Tuesday, December 5, 2000
Steamboat Springs While still reeling from a hay season that produced less crop than normal, most ranchers in the Yampa Valley are feeding cattle larger amounts of hay earlier because of snow and continued cold.
"That's what I've been hearing," Extension Agent C.J. Mucklow said.
Thanks to this year's Halloween snowstorm, grazing lands that are usually open through November were covered up with snow, forcing some ranchers to go to their hay supply early.
However, it may be the cold temperatures coupled with the early snowfall that is really putting the dent in hay supplies, Mucklow said.
When it is extremely cold, cattle consume more hay. Mucklow estimated that ranchers need to feed somewhere between 10 and 20 percent more compared to last year's amount of hay consumed.
That will put ranchers on a close watch on hay supplies, which were hard to come by when the hay season ended in the fall.
Mucklow estimated in the fall that irrigated hay was 30 percent off, while dry-land is anywhere from 40 to 100 percent off. That pushed hay prices up to $100 to $150 a ton for good horse hay, compared to the steady $90 a ton it usually goes for. Plus, lower quality hay, which is used to feed cows, just can't be found in the Yampa Valley, he said.
"On a short hay year, the weather is making life kind of interesting," rancher Jim Stanko said.
The Stanko ranch is just south of Steamboat Springs. He said his cows are "sucking up" the hay fast while weathering through temperatures that he saw dip down to 12 below zero in the morning at times.
Stanko started feeding his cattle two tons of hay a day about 10 days early this year. That means his operation used 20 tons more in November than normal.
"It's kind of a weird year," he said,
Though the snow and cold came early this year, Stanko said there was just as much snow on the ground at the beginning of December this year as there was in December of 1999. It's just the cold weather that is sticking around, he said.
"If it's this cold in November, you better hang onto your hats in January," Stanko said.
Jay Fetcher, who runs the Fetcher ranch in north Routt County, has had at least a foot of snow on the ground through November and has been feeding cattle for a month on hay.
"And it's been extremely cold," Fetcher said.

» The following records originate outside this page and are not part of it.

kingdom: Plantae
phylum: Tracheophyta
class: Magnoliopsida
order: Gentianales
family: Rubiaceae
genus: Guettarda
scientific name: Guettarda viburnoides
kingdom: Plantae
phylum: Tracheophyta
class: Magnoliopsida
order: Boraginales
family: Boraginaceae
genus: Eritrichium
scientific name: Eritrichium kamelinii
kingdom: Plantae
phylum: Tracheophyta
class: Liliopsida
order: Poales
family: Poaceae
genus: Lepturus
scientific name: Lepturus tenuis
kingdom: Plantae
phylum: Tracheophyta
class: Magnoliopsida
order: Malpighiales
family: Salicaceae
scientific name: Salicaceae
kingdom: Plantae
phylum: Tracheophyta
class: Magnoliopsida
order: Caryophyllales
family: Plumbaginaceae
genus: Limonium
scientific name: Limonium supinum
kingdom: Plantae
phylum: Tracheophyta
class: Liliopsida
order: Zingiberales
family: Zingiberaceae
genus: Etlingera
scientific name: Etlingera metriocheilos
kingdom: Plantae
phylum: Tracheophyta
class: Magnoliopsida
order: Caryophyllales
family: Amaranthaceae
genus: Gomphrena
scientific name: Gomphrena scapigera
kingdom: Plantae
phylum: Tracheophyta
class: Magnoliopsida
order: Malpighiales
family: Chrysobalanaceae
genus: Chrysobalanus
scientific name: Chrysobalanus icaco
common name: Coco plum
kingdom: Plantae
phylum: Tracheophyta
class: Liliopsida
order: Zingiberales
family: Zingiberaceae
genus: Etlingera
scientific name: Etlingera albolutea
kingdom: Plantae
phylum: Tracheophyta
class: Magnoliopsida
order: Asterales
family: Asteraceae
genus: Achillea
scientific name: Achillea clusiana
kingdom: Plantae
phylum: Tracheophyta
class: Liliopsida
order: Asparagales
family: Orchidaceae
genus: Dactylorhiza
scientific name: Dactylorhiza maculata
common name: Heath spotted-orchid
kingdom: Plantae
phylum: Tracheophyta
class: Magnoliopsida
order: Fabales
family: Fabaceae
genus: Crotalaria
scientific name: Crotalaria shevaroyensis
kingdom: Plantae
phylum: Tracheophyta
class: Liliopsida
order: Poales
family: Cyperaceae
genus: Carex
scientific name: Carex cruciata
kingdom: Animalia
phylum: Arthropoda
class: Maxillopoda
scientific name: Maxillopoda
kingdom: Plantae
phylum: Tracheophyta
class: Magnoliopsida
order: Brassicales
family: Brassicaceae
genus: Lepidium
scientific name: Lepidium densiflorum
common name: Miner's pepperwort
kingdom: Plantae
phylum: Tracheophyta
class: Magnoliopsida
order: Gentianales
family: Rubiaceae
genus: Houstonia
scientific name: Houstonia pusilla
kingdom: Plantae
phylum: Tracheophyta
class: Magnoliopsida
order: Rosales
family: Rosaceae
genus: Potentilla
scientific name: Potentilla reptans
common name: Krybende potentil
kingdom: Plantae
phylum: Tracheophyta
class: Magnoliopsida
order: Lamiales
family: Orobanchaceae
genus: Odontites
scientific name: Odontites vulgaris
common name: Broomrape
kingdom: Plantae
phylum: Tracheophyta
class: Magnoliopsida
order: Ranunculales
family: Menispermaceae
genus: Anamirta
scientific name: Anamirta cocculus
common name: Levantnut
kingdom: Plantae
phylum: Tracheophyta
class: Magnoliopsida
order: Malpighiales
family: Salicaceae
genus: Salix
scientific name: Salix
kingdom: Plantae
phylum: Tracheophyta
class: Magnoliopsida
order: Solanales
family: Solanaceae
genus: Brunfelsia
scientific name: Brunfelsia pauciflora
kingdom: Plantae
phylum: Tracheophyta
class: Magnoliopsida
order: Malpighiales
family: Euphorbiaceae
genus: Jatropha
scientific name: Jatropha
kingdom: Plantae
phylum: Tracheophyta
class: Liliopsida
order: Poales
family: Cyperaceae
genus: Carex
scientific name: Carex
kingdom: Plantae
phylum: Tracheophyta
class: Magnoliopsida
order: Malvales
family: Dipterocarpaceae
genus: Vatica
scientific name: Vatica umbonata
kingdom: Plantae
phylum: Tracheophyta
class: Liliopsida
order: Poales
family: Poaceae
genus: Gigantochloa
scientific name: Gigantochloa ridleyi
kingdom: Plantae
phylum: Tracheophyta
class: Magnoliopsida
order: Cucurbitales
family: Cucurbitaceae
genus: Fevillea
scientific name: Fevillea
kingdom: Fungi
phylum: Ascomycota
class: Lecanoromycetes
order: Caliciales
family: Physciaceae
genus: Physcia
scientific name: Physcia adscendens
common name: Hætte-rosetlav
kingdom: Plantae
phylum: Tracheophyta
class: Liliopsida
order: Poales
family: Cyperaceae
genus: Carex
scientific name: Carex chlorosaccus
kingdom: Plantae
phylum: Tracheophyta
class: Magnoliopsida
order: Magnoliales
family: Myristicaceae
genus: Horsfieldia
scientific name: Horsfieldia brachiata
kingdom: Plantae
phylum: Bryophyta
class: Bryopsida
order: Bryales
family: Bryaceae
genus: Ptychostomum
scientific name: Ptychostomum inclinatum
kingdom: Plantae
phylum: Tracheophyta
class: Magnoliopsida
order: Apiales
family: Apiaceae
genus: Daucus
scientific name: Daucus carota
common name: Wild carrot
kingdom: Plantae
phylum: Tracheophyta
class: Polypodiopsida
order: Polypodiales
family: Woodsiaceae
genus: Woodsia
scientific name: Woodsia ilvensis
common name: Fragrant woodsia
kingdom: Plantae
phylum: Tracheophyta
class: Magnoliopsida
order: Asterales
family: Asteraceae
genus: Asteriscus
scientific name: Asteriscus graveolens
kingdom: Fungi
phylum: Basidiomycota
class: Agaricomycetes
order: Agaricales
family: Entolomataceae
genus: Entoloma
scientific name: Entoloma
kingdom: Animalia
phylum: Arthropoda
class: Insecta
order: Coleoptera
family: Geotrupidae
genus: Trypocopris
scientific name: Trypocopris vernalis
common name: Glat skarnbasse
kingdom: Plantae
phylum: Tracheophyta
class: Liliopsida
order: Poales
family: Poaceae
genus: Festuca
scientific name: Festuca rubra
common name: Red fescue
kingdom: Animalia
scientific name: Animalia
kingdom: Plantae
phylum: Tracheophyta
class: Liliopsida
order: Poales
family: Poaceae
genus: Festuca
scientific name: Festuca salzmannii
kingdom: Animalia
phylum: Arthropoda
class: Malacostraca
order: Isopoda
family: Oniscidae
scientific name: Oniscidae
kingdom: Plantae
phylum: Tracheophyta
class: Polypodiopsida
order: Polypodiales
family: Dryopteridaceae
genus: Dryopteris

He has used about 20 tons of hay more in November, too.
To combat the cold, Mucklow said ranchers can use grain feed as a supplement, which this winter is not as expensive as hay because of a good corn crop in the Midwest.
"I think people are beginning to think about that stuff," Mucklow said.
The extension office has conversion charts from hay to corn to help ranchers know how much grain feed to use as a supplement.
Ranchers in south Routt haven't had to worry too much about weather problems. Rancher Dean Rossi, who is part owner of a ranching operation near Phippsburg, said he expects to start feeding cattle later than usual this year.
"We just haven't seen the snow," he said.
Most of his fields are still open for grazing and it's business as usual, Rossi said.
Stanko said Rossi's luck with the weather is well earned. For a couple seasons in a row, south Routt ranchers have had to deal with spring rain when it was time to harvest and stack hay.
"They have had rain and miserable weather," Stanko said.